[Collected data]
* * * * *

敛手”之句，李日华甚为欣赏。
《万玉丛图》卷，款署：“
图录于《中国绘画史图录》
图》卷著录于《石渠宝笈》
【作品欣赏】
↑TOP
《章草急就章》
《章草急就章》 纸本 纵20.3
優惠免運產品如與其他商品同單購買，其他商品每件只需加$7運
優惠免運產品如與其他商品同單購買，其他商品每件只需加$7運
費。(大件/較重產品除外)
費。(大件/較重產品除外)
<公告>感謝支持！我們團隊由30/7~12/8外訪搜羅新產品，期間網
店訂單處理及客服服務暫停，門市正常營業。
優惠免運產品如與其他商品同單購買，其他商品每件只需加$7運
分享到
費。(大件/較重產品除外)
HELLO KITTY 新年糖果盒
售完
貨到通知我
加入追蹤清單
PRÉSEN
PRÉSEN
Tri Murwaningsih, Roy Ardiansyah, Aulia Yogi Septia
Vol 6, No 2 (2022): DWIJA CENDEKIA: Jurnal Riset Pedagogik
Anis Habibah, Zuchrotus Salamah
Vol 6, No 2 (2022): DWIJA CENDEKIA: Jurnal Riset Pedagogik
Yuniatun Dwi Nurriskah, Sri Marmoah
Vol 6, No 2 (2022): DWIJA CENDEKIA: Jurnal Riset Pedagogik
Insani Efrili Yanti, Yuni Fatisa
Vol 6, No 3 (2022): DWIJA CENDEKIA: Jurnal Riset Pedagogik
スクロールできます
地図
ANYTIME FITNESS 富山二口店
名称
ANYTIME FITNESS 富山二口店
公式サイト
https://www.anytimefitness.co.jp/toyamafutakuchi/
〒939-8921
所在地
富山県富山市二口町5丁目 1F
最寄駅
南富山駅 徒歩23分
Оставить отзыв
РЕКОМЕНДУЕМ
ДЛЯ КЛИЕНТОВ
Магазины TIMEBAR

* * * * *

[Task goal]
Take the entries above and copy them out exactly.

[Problem solution]
敛手”之句，李日华甚为欣赏。
《万玉丛图》卷，款署：“
图录于《中国绘画史图录》
图》卷著录于《石渠宝笈》
【作品欣赏】
↑TOP
《章草急就章》
《章草急就章》 纸本 纵20.3
優惠免運產品如與其他商品同單購買，其他商品每件只需加$7運
優惠免運產品如與其他商品同單購買，其他商品每件只需加$7運
費。(大件/較重產品除外)
費。(大件/較重產品除外)
<公告>感謝支持！我們團隊由30/7~12/8外訪搜羅新產品，期間網
店訂單處理及客服服務暫停，門市正常營業。
優惠免運產品如與其他商品同單購買，其他商品每件只需加$7運
分享到
費。(大件/較重產品除外)
HELLO KITTY 新年糖果盒
售完
貨到通知我
加入追蹤清單
PRÉSEN
PRÉSEN
Tri Murwaningsih, Roy Ardiansyah, Aulia Yogi Septia
Vol 6, No 2 (2022): DWIJA CENDEKIA: Jurnal Riset Pedagogik
Anis Habibah, Zuchrotus Salamah
Vol 6, No 2 (2022): DWIJA CENDEKIA: Jurnal Riset Pedagogik
Yuniatun Dwi Nurriskah, Sri Marmoah
Vol 6, No 2 (2022): DWIJA CENDEKIA: Jurnal Riset Pedagogik
Insani Efrili Yanti, Yuni Fatisa
Vol 6, No 3 (2022): DWIJA CENDEKIA: Jurnal Riset Pedagogik
スクロールできます
地図
ANYTIME FITNESS 富山二口店
名称
ANYTIME FITNESS 富山二口店
公式サイト
https://www.anytimefitness.co.jp/toyamafutakuchi/
〒939-8921
所在地
富山県富山市二口町5丁目 1F
最寄駅
南富山駅 徒歩23分
Оставить отзыв
РЕКОМЕНДУЕМ
ДЛЯ КЛИЕНТОВ
Магазины TIMEBAR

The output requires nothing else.